## Job item
Copy each line of the listing where the word "bottle" can be found.

## Material provided
┄┄┄┄┄┄┄┄┄┄┄┄┄┄┄┄┄┄┄┄

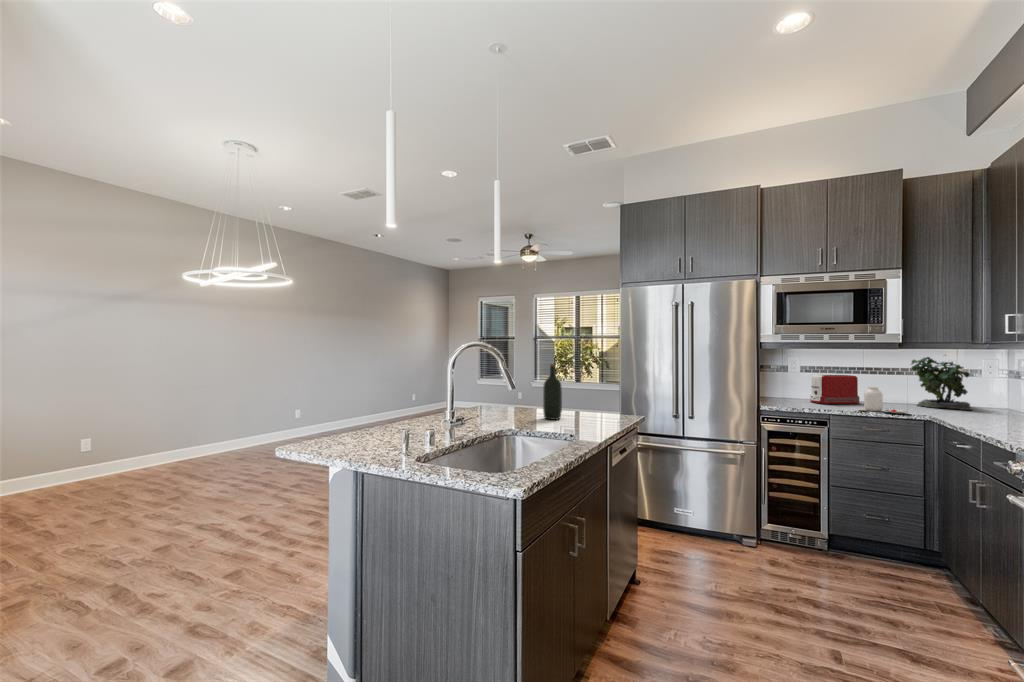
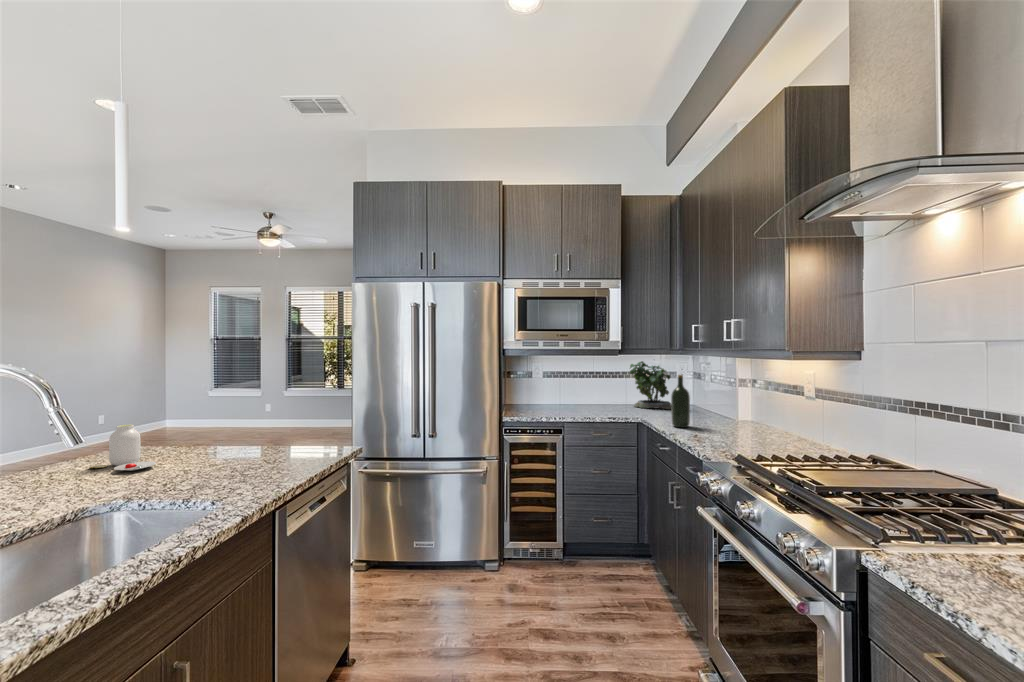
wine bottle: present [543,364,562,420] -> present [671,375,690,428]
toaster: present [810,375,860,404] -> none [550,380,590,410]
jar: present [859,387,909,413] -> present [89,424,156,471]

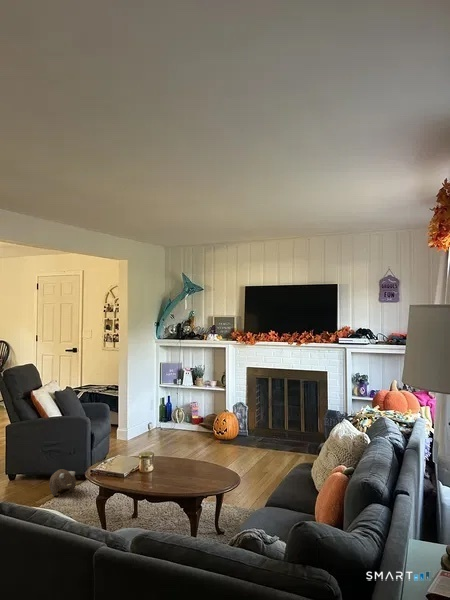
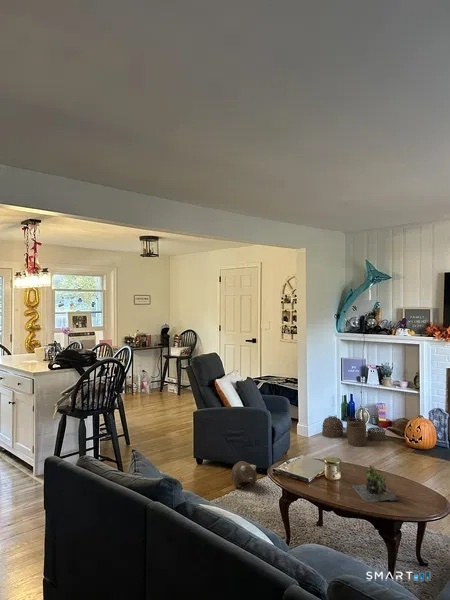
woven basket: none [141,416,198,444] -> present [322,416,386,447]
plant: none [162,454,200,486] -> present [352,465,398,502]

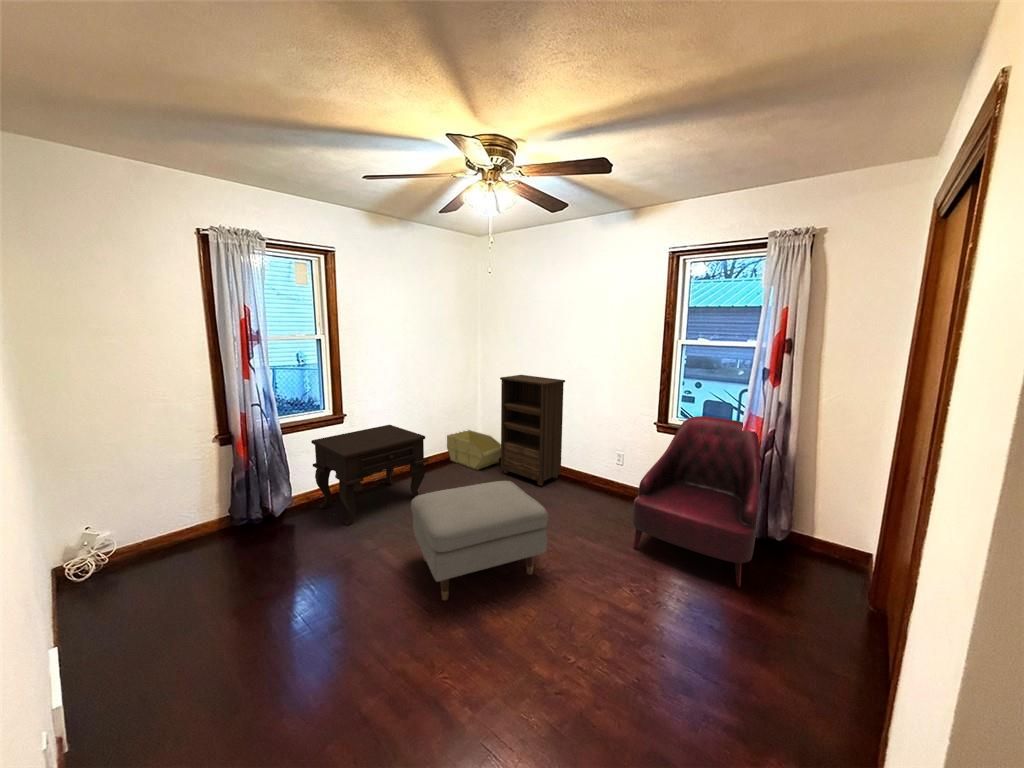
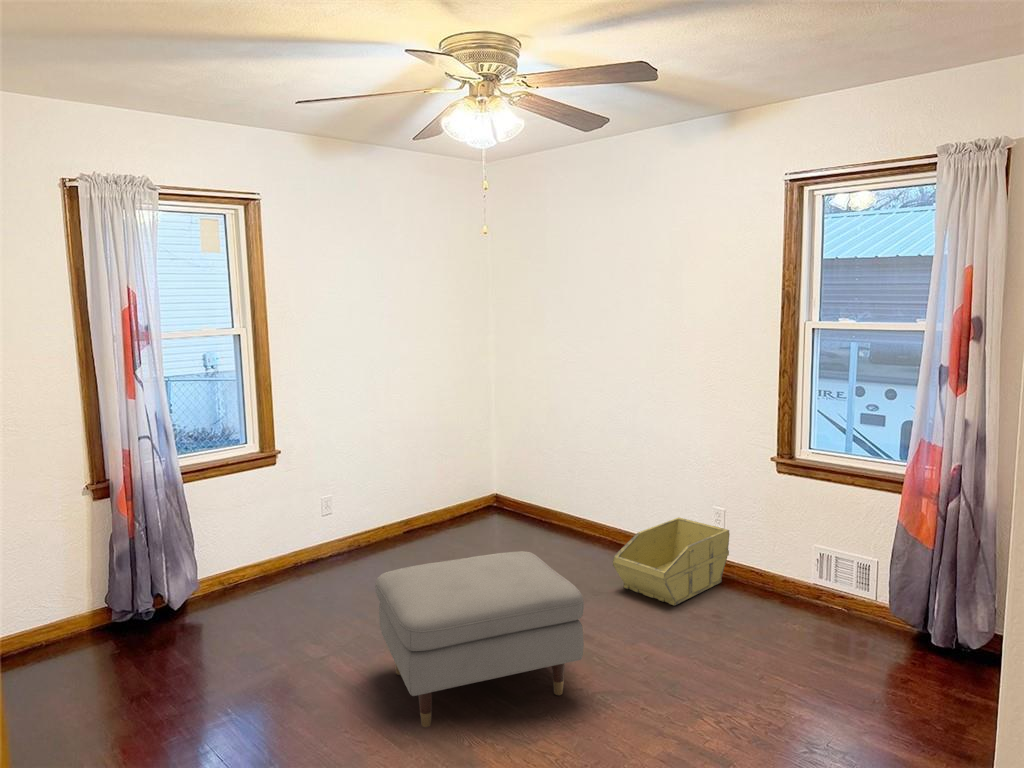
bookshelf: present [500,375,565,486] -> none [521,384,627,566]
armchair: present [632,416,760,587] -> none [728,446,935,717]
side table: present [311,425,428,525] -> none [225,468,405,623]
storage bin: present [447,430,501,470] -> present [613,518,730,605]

┄┄┄┄┄┄┄┄┄┄┄┄┄┄┄┄┄┄┄┄

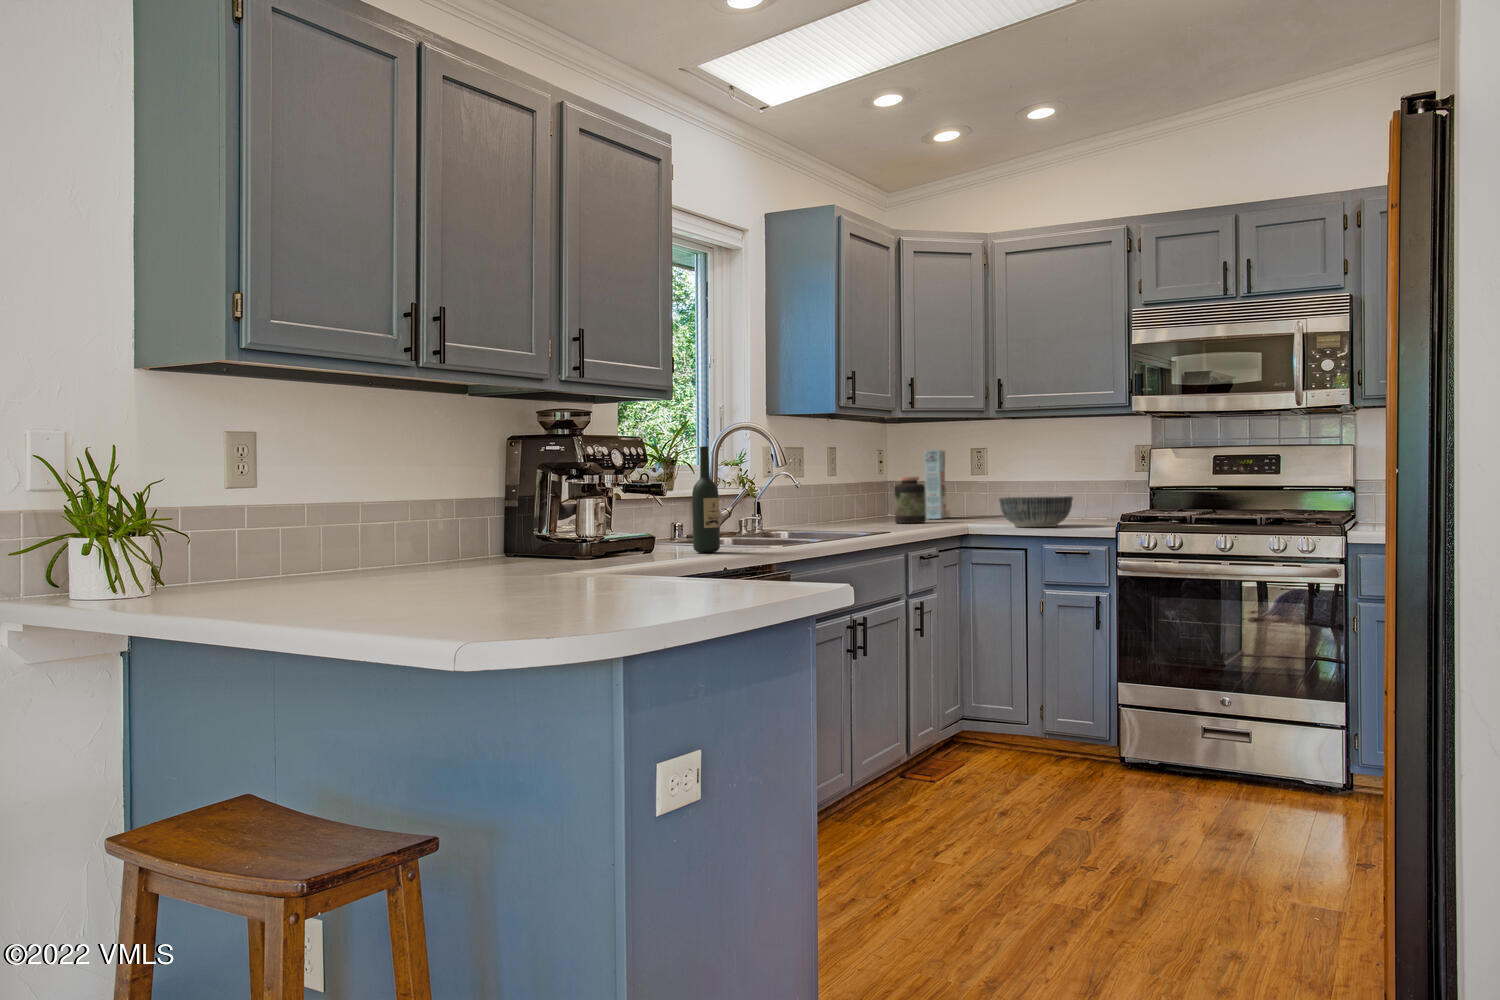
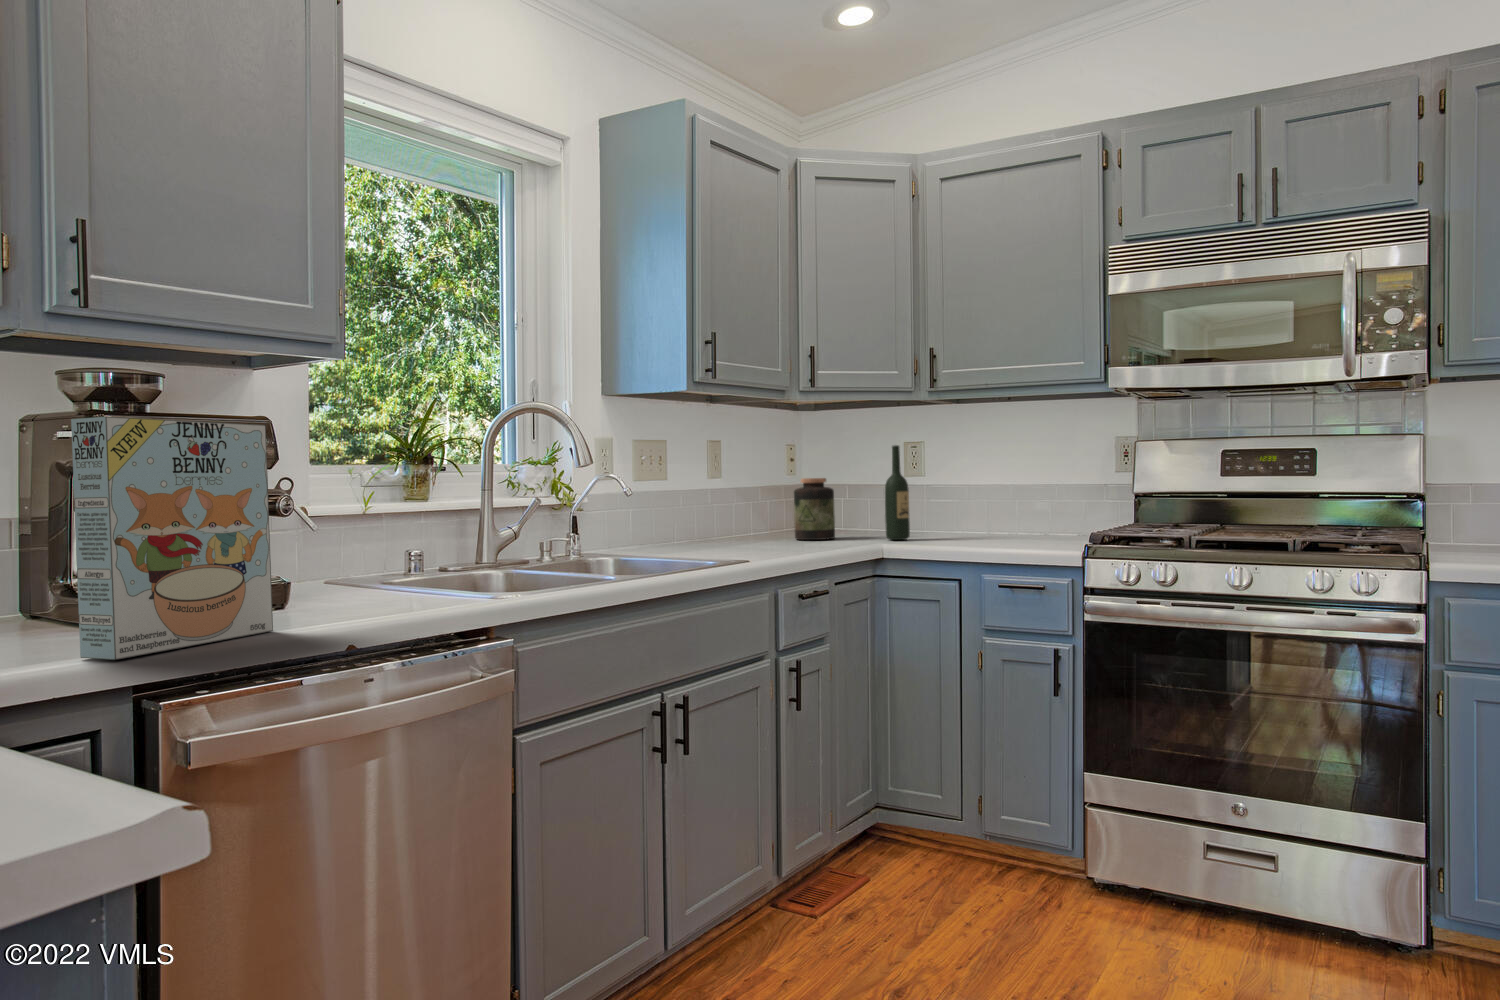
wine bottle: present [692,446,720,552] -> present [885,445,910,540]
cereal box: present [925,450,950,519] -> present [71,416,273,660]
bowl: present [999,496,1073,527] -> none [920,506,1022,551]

┄┄┄┄┄┄┄┄┄┄┄┄┄┄┄┄┄┄┄┄

## Solution to this problem
wine bottle: present [543,364,562,420] -> present [671,375,690,428]
wine bottle: present [692,446,720,552] -> present [885,445,910,540]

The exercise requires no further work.